大夫沒有迴音,駱煬又試探性的推了推他倒在心窩處的手臂,見他仍然沒有任何反應,這才放下心來。
駱煬趕到客房,拿了枕頭和毛巾被回來,將大夫的姿勢調整舒服,讓他安心的繼續睡著。自己卻跑到廚房開啟冰箱抽了一瓶冰涼的礦泉水開啟狂灌了幾口。
他感到自己的精神略微有些疲憊,應該是在酒精的麻醉作用下覺得意識恍惚了。這樣可不行,駱煬警醒著自己,正事沒有辦完之前,自己不能容許自己懈怠。駱煬踱步走到了玄關,雖然還沒入伏,但是今年靖川的氣溫已經比往年同期飆升了不少。中央氣象臺每天都在唸叨,預計今年將是個大熱的夏天,全國皆是如此。
幸好“山風水榭”緊鄰著大海,氣溫總比內陸地區升降的和緩些。駱煬向屋門口走著,一方面為了保持清醒的頭腦,另一方面也能順便迎接文鉞的到來。
駱煬一路走一路儘量回憶著開心的往事,比如自己第一次來看這套房子時,從社群東南大門外一家船舶租賃公司裡租了一艘汽艇,開著跑了一百多海里去看黃渤海分界線,大自然鬼斧神工,當真是神奇無比,一條嫵媚的“S”形長彎銀蛇一般扭動在水面上。將黃海和渤海一分為二,東邊是黃海,西邊是渤海,連水質顏色都能看出分別,卻如此和諧統一的盪漾在一起。
駱煬忍不住聯想到了穆晗,她與自己之間應該也有一條這樣的分界線。

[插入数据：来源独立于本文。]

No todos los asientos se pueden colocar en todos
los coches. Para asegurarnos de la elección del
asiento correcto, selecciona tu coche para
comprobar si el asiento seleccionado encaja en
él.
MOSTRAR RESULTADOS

隨便什麼人一打眼都能確定他們兩個根本不是同一世界的人,他們卻能彼此獨立又彼此寬慰的融合在一起。
雖然,穆晗不一定這樣認為駱煬撇了撇嘴,他永遠搞不清女人的想法,尤其是穆晗這種高智商、高情商的女人。她似乎沒有什麼扛不住,沒有什麼看不透,沒有什麼斷不明。卻總讓自己覺得心疼。
駱煬搖了搖頭,現在還不是想這些的時候。一夕之間,所有急需解決的問題接踵而至,如何潛入季剛家?什麼時候?以什麼方式?有沒有必要?會不會打草驚蛇?
還有更現實的,自己恐怕馬上就要面臨文鉞的盤問。這兩天跟蹤嵐的情況如何?有沒有什麼異常發現?今天為何突然放棄任務回了自己家?喬妝這廂的訊息來源等等問題應該怎麼回答?
駱煬覺得自己麻煩大了,早知道這樣就不應該急著給文鉞打電話。可惜事已至此正巧腳下踩到了一枚石子,硌得腳窩生疼,駱煬氣不打一處來,上前踢了一腳,隨著石子滾向了道路盡頭。他突然瞪大了眼睛,前方路口轉彎處唰的一片雪亮,駱煬將手伏在額頭上。搭了個涼棚,眼見著一輛白牌車變燈轉進了彎道,向自己方向行駛過來。還真是說曹操曹操到,白牌來這兒,除了穆晗的車還能是誰的?!